**Goal of the exercise**.
The answer is all of the data, repeated exactly.

**Supplied data**.
=======
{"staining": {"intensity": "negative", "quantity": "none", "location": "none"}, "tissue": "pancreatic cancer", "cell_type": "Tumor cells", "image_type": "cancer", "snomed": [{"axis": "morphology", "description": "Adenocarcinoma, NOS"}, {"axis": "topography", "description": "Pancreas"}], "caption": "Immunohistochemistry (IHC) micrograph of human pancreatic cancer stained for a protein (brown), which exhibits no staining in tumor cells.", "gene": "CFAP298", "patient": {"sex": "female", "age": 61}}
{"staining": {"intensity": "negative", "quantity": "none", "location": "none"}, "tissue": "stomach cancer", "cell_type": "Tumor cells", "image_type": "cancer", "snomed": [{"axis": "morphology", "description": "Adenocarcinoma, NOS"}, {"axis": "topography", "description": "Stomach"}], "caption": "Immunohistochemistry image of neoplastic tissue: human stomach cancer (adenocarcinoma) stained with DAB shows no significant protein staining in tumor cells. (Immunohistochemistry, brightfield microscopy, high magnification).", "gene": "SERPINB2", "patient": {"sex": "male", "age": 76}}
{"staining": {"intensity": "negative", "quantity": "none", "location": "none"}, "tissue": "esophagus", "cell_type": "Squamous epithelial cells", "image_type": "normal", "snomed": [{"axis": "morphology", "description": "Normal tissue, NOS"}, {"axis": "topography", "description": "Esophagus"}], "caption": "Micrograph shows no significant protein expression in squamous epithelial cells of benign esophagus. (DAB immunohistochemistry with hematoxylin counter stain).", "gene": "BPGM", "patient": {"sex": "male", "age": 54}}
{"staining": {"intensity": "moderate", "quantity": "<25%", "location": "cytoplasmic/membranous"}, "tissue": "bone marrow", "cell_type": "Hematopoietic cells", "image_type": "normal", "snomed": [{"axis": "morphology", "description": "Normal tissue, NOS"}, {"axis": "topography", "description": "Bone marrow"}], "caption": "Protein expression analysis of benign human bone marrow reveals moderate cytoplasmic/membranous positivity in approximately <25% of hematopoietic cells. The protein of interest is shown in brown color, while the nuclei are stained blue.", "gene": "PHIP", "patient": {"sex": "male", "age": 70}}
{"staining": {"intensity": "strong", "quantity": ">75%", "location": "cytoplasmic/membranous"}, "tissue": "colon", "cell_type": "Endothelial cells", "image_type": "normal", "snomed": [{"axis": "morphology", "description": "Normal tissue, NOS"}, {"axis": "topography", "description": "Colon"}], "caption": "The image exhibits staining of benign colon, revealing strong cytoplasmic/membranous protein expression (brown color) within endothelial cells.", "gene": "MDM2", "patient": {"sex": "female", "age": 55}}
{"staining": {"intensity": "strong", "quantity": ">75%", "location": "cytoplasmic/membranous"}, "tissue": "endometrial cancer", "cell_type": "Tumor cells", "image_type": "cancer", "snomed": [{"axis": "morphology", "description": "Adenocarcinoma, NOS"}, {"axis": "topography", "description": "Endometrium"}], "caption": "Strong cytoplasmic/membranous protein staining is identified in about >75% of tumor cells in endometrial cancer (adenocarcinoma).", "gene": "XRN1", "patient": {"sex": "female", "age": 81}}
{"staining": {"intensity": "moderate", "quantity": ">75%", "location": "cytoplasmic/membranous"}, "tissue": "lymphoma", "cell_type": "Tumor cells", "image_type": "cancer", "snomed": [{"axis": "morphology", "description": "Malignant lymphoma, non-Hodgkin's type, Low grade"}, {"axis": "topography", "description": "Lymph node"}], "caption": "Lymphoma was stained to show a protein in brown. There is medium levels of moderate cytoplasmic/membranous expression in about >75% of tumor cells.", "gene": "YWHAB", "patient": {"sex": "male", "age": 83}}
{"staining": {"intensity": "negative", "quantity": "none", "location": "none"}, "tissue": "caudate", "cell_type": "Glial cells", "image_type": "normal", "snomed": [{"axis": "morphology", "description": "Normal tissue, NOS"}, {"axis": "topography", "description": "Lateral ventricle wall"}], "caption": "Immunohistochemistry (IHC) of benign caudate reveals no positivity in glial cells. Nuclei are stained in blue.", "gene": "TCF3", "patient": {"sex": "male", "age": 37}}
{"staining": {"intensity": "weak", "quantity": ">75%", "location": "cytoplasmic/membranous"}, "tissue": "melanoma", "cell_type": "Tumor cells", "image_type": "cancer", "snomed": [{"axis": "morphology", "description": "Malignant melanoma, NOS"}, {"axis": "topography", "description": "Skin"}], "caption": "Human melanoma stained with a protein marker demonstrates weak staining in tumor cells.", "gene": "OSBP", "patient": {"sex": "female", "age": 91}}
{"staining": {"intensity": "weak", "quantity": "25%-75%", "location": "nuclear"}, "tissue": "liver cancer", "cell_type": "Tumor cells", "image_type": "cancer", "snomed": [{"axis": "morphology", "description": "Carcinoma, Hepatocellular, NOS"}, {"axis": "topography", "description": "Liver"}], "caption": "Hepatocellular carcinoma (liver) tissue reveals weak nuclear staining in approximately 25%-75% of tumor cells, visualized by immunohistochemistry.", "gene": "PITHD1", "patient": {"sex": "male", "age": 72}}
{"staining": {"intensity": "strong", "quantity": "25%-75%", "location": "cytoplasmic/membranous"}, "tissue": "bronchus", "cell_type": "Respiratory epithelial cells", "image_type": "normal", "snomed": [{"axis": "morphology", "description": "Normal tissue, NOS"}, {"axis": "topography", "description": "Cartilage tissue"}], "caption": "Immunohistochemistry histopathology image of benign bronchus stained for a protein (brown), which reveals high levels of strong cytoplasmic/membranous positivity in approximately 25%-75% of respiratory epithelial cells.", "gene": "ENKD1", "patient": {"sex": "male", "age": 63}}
=======
**Result for this task**.
{"staining": {"intensity": "negative", "quantity": "none", "location": "none"}, "tissue": "pancreatic cancer", "cell_type": "Tumor cells", "image_type": "cancer", "snomed": [{"axis": "morphology", "description": "Adenocarcinoma, NOS"}, {"axis": "topography", "description": "Pancreas"}], "caption": "Immunohistochemistry (IHC) micrograph of human pancreatic cancer stained for a protein (brown), which exhibits no staining in tumor cells.", "gene": "CFAP298", "patient": {"sex": "female", "age": 61}}
{"staining": {"intensity": "negative", "quantity": "none", "location": "none"}, "tissue": "stomach cancer", "cell_type": "Tumor cells", "image_type": "cancer", "snomed": [{"axis": "morphology", "description": "Adenocarcinoma, NOS"}, {"axis": "topography", "description": "Stomach"}], "caption": "Immunohistochemistry image of neoplastic tissue: human stomach cancer (adenocarcinoma) stained with DAB shows no significant protein staining in tumor cells. (Immunohistochemistry, brightfield microscopy, high magnification).", "gene": "SERPINB2", "patient": {"sex": "male", "age": 76}}
{"staining": {"intensity": "negative", "quantity": "none", "location": "none"}, "tissue": "esophagus", "cell_type": "Squamous epithelial cells", "image_type": "normal", "snomed": [{"axis": "morphology", "description": "Normal tissue, NOS"}, {"axis": "topography", "description": "Esophagus"}], "caption": "Micrograph shows no significant protein expression in squamous epithelial cells of benign esophagus. (DAB immunohistochemistry with hematoxylin counter stain).", "gene": "BPGM", "patient": {"sex": "male", "age": 54}}
{"staining": {"intensity": "moderate", "quantity": "<25%", "location": "cytoplasmic/membranous"}, "tissue": "bone marrow", "cell_type": "Hematopoietic cells", "image_type": "normal", "snomed": [{"axis": "morphology", "description": "Normal tissue, NOS"}, {"axis": "topography", "description": "Bone marrow"}], "caption": "Protein expression analysis of benign human bone marrow reveals moderate cytoplasmic/membranous positivity in approximately <25% of hematopoietic cells. The protein of interest is shown in brown color, while the nuclei are stained blue.", "gene": "PHIP", "patient": {"sex": "male", "age": 70}}
{"staining": {"intensity": "strong", "quantity": ">75%", "location": "cytoplasmic/membranous"}, "tissue": "colon", "cell_type": "Endothelial cells", "image_type": "normal", "snomed": [{"axis": "morphology", "description": "Normal tissue, NOS"}, {"axis": "topography", "description": "Colon"}], "caption": "The image exhibits staining of benign colon, revealing strong cytoplasmic/membranous protein expression (brown color) within endothelial cells.", "gene": "MDM2", "patient": {"sex": "female", "age": 55}}
{"staining": {"intensity": "strong", "quantity": ">75%", "location": "cytoplasmic/membranous"}, "tissue": "endometrial cancer", "cell_type": "Tumor cells", "image_type": "cancer", "snomed": [{"axis": "morphology", "description": "Adenocarcinoma, NOS"}, {"axis": "topography", "description": "Endometrium"}], "caption": "Strong cytoplasmic/membranous protein staining is identified in about >75% of tumor cells in endometrial cancer (adenocarcinoma).", "gene": "XRN1", "patient": {"sex": "female", "age": 81}}
{"staining": {"intensity": "moderate", "quantity": ">75%", "location": "cytoplasmic/membranous"}, "tissue": "lymphoma", "cell_type": "Tumor cells", "image_type": "cancer", "snomed": [{"axis": "morphology", "description": "Malignant lymphoma, non-Hodgkin's type, Low grade"}, {"axis": "topography", "description": "Lymph node"}], "caption": "Lymphoma was stained to show a protein in brown. There is medium levels of moderate cytoplasmic/membranous expression in about >75% of tumor cells.", "gene": "YWHAB", "patient": {"sex": "male", "age": 83}}
{"staining": {"intensity": "negative", "quantity": "none", "location": "none"}, "tissue": "caudate", "cell_type": "Glial cells", "image_type": "normal", "snomed": [{"axis": "morphology", "description": "Normal tissue, NOS"}, {"axis": "topography", "description": "Lateral ventricle wall"}], "caption": "Immunohistochemistry (IHC) of benign caudate reveals no positivity in glial cells. Nuclei are stained in blue.", "gene": "TCF3", "patient": {"sex": "male", "age": 37}}
{"staining": {"intensity": "weak", "quantity": ">75%", "location": "cytoplasmic/membranous"}, "tissue": "melanoma", "cell_type": "Tumor cells", "image_type": "cancer", "snomed": [{"axis": "morphology", "description": "Malignant melanoma, NOS"}, {"axis": "topography", "description": "Skin"}], "caption": "Human melanoma stained with a protein marker demonstrates weak staining in tumor cells.", "gene": "OSBP", "patient": {"sex": "female", "age": 91}}
{"staining": {"intensity": "weak", "quantity": "25%-75%", "location": "nuclear"}, "tissue": "liver cancer", "cell_type": "Tumor cells", "image_type": "cancer", "snomed": [{"axis": "morphology", "description": "Carcinoma, Hepatocellular, NOS"}, {"axis": "topography", "description": "Liver"}], "caption": "Hepatocellular carcinoma (liver) tissue reveals weak nuclear staining in approximately 25%-75% of tumor cells, visualized by immunohistochemistry.", "gene": "PITHD1", "patient": {"sex": "male", "age": 72}}
{"staining": {"intensity": "strong", "quantity": "25%-75%", "location": "cytoplasmic/membranous"}, "tissue": "bronchus", "cell_type": "Respiratory epithelial cells", "image_type": "normal", "snomed": [{"axis": "morphology", "description": "Normal tissue, NOS"}, {"axis": "topography", "description": "Cartilage tissue"}], "caption": "Immunohistochemistry histopathology image of benign bronchus stained for a protein (brown), which reveals high levels of strong cytoplasmic/membranous positivity in approximately 25%-75% of respiratory epithelial cells.", "gene": "ENKD1", "patient": {"sex": "male", "age": 63}}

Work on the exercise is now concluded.